On 04/03/2013 10:00 PM, Geert Bosch wrote:

This will be true regardless of communication method. There is so little
opportunity for parallelism that anything more than 4-8 local cores is
pretty much wasted. On a 4-core machine, more than 50% of the wall time
is spent on things that will not use more than those 4 cores regardless.
If the other 40-50% or so can be cut by a factor 4 compared to 4-core
execution, we still are talking about at most a 30% improvement on the
total wall time. Even a small serial overhead for communicating sources
and binaries will still reduce this 30%.
For stage2 & stage3 optimized gcc & libstdc++, I'd tend to disagree (oh yea, PCH generation is another annoying serialization point). Communication kills on things like libgcc, libgfortran, etc where the bits we're compiling at any given time are trivial.

I haven't tested things in the last couple years, but I certainly had to keep the machines roughly in the same class performance-wise.
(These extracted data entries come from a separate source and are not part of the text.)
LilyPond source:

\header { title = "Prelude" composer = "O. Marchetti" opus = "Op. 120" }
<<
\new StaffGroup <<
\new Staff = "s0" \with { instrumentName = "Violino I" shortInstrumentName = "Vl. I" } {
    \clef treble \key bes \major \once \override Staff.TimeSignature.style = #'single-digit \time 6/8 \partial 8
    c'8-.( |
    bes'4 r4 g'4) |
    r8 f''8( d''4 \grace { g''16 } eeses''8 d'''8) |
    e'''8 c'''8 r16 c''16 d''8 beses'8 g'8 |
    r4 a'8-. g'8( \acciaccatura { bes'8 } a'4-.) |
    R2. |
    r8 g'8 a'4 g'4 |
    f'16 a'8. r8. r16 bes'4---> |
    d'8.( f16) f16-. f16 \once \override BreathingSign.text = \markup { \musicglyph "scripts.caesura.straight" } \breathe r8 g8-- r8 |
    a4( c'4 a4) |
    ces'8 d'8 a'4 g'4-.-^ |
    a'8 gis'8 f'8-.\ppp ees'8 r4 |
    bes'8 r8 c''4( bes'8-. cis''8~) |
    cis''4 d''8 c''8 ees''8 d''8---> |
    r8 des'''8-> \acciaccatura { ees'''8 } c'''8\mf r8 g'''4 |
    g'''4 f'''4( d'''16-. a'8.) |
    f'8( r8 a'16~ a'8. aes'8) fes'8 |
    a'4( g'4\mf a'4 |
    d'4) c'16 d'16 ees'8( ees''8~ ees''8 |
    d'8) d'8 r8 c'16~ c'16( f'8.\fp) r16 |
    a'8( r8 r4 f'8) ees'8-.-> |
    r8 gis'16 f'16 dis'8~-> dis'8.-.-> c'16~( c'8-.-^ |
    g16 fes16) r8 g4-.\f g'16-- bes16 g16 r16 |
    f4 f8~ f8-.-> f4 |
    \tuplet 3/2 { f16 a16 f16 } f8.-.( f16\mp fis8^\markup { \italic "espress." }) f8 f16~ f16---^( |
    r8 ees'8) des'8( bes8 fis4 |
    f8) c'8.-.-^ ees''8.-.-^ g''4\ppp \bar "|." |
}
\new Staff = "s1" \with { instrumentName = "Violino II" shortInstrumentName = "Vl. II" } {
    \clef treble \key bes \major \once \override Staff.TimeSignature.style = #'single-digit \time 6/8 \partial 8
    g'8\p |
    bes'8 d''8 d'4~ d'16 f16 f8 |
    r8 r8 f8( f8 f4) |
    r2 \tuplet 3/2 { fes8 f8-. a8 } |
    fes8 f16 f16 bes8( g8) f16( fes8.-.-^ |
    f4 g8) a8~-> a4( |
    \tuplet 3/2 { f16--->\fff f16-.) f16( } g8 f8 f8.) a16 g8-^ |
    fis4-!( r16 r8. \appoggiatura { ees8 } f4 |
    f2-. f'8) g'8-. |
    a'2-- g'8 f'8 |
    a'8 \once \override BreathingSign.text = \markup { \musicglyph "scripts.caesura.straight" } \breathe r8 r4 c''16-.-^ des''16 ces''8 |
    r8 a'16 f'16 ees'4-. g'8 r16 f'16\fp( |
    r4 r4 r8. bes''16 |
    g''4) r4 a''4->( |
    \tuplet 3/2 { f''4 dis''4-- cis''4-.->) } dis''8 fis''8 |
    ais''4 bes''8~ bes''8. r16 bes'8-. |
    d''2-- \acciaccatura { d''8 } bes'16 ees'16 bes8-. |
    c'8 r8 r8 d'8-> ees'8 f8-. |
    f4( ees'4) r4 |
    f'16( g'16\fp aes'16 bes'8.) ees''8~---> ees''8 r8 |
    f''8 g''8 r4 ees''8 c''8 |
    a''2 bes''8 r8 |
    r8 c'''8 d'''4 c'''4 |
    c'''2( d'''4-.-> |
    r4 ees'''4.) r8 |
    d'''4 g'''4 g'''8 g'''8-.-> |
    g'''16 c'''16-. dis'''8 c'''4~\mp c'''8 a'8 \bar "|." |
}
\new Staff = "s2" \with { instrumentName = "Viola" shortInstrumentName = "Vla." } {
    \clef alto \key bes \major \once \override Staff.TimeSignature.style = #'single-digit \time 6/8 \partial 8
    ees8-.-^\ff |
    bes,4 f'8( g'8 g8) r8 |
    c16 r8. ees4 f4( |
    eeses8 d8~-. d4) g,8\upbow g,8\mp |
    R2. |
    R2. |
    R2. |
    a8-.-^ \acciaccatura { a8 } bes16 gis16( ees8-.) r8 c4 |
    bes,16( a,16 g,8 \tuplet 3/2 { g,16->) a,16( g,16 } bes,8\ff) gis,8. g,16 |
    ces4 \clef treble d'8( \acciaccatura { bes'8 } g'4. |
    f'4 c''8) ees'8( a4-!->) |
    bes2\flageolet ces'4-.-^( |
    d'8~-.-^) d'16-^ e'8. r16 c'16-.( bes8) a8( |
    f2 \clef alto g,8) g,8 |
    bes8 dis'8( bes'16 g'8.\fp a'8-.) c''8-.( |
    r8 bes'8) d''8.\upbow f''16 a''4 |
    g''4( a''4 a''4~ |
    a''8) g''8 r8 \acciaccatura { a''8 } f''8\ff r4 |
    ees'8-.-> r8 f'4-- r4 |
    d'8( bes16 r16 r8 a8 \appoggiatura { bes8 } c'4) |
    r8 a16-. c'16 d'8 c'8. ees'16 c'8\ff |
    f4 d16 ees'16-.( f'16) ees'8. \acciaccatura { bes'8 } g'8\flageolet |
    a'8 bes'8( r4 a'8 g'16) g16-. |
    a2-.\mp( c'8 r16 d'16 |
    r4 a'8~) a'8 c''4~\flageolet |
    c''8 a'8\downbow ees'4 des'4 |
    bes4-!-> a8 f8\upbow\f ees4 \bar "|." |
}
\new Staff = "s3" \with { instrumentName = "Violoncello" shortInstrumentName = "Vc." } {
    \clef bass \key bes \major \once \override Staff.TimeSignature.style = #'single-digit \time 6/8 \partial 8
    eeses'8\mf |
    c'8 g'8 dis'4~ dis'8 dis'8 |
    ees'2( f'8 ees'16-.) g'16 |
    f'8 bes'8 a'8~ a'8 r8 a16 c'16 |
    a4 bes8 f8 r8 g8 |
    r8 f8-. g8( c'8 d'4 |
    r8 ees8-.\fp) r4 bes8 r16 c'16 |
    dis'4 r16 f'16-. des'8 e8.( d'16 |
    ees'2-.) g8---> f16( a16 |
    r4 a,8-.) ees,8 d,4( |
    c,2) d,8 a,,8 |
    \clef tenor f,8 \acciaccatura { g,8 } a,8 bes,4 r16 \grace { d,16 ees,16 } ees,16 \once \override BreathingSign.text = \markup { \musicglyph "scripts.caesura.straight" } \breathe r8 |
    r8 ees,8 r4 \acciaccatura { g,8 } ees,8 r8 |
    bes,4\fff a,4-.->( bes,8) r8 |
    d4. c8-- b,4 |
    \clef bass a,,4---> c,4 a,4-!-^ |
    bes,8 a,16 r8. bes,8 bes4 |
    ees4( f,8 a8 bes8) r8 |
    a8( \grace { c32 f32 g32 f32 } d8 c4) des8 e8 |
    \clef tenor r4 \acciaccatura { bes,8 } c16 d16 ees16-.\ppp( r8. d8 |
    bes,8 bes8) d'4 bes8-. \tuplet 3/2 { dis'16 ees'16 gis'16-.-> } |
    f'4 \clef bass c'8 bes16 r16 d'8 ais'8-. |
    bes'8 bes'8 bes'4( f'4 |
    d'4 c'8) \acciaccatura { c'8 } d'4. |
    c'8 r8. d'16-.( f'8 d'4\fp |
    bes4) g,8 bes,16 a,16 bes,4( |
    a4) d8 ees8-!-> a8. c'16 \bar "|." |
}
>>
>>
It's a real killer if insn-attrtab.o gets sent to the slowest machine in the cluster.

And having an over-sized cluster allows the wife & kids to take over boxes without me ever really noticing (unless I've got multiple builds flying).


We need to improve the Makefiles before it makes sense to use more
parallelism.  Otherwise we'll just keep running into Amdahl's law.
Can't argue with that. We're still leaving significant stuff on the floor due to lameness in our makefiles.